Et pourtant, Séguy annonce dans Le Monde que « toutes les conditions propres à la libre expression, au sein de la CGT, des idées qui s'y échangent, y compris dans la presse confédérale, doivent être créées ». Et de renouveler cette idée dans une interview accordée à L'Express la semaine dernière : « Nous ferons, dans La Vie Ouvrière et dans Le Peuple, un dossier sur toutes les opinions qui se sont exprimées au sein de la CGT. Même si celles qui ont contesté la ligne confédérale sont sans grande importance numérique, je suis pour qu'elles puissent s'exprimer librement. »
En fait, il est clair que le seul débat que seraient à même d'admettre actuellement - et encore ! - les dirigeants de la CGT concernerait les divergences d'opinion entre Parti socialiste et Parti communiste. Et il n'est pas du tout évident que la grande masse des syndiqués s'y retrouve...
Le 7 février se réunissait la commission exécutive nationale qui, pour la première fois, jugeait les « remous » importants. Mais, à côté des attaques contre le PS, similaires à celles formulées par le PC, la CE précisait bien que la VO et Le Peuple ne publieraient de dossiers que sur la discussion en cours, que la CE juge d'ailleurs comme close. Séguy - encore lui ! - a ainsi tenu à préciser qu'il ne s'agissait de toute façon absolument pas de l'instauration de tribunes libres dans la presse syndicale, mais uniquement de « refléter l'état de la discussion et les sujets en débat ». Passé ce cap, on en revient à la situation initiale. Une mise au pas, en quelque sorte…
Ceux qui avaient pu un moment espérer la totale liberté d'expression au sein de la première centrale syndicale de France en seront donc pour leurs frais. Quoi d'étonnant à cela ? Il eût effectivement été difficile d'imaginer un tel revirement de la part de dirigeants qui ont assis leur pouvoir pendant des années sur un monolithisme que nous jugeons pour notre part incompatible avec l'expression de la combativité de classe des travailleurs, et idéologiquement autant qu'humainement désastreux. De toute façon, l'impression qui se dégageait de tous ces événements était bien que le « débat » n'aurait été qu'une transposition des divergences politiques entre PC et PS au niveau du mouvement syndical. Ce qui, on s'en doute, aurait été loin de satisfaire les anarchistes qui militent au sein de la CGT - avec quelles difficultés ! - et qui, en tant que révolutionnaires, auraient été écartés du droit à la liberté d'expression...
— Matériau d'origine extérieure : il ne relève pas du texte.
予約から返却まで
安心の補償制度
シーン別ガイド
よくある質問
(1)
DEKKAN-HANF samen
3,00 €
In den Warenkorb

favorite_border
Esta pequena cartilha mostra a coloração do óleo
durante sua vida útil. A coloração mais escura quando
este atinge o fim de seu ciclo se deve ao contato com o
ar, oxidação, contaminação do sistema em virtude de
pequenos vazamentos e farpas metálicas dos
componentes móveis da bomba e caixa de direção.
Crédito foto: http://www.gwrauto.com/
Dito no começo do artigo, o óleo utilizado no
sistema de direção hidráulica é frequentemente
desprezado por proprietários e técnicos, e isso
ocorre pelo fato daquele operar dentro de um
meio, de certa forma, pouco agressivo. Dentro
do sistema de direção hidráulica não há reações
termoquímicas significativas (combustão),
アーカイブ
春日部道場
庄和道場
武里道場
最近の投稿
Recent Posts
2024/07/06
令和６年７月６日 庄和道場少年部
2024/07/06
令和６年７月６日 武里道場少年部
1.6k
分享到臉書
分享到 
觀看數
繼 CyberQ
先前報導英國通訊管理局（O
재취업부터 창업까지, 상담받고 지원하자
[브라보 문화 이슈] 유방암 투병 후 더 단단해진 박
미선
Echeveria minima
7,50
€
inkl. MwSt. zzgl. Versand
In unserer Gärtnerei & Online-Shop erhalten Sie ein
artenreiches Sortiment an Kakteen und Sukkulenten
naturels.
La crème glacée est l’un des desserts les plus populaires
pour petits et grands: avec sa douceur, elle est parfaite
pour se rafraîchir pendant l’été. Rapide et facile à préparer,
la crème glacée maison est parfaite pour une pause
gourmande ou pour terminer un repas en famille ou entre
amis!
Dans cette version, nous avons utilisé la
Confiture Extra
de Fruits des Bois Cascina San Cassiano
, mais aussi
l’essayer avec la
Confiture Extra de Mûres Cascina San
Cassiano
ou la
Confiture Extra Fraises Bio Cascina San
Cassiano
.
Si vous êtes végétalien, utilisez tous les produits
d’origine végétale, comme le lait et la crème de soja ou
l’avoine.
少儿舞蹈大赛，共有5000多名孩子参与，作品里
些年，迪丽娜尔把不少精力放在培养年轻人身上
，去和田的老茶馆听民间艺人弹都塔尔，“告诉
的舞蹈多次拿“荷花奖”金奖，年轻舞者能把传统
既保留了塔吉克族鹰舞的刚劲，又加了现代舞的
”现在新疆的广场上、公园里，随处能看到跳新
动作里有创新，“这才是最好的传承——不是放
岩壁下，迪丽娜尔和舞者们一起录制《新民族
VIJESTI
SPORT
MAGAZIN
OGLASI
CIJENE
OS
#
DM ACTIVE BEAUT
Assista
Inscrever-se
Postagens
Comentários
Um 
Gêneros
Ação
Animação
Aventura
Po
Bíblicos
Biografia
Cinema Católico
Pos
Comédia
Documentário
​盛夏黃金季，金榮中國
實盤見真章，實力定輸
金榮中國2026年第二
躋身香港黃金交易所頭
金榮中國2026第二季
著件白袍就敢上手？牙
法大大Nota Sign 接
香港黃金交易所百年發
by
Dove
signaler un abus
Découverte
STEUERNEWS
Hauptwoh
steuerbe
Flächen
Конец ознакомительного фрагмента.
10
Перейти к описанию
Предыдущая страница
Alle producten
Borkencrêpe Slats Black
Autre chose : La Vie Ouvrière, lors d'un récent numéro, a rappelé les circonstances de la scission de 47 – encore une manière pour nos bonzes confédéraux de défendre l'attitude du PC. Il faut bien voir que ce rappel n'est pas le produit d'un pur hasard : il s'agissait effectivement, par un de ces raisonnements obtus dont la direction confédérale a le secret, de brandir le spectre de la scission organisée par une quelconque fraction, à l'occasion de ces « remous » autour de la liberté d'expression. Nous voudrions rappeler aux dirigeants cégétistes membres du PC les circonstances d'une autre scission : celle de 1921. À l’époque, en face de la direction réformiste des Jouhaux, Merrheim et Dumoulin, se dressait une minorité se proclamant « syndicaliste révolutionnaire » et à laquelle participaient les anarchistes... et les communistes. Ne vous souvenez-vous pas que les droits de tendance et d'expression étaient alors parmi vos principaux chevaux de bataille ? Et que la scission de 21 n'avait été possible que parce que, justement, la liberté d'expression avait été bafouée par les dirigeants qui avaient organisé les exclusions contre les militants anarchistes et vous-mêmes ?
Les choses ont bien changé et nous constatons jusqu'à quel point vous avez pu prouver que la liberté d'expression, vous n'en usiez que lorsqu'elle vous servait, uniquement à vous et au courant politique dont vous êtes les représentants.
Quant à nous, nous continuerons à dire que ce dont la classe ouvrière a besoin, c'est d'une organisation réellement fédéraliste où le débat soit constant. Le centralisme mène au monolithisme. Le fédéralisme, lui, mènera au communisme libertaire.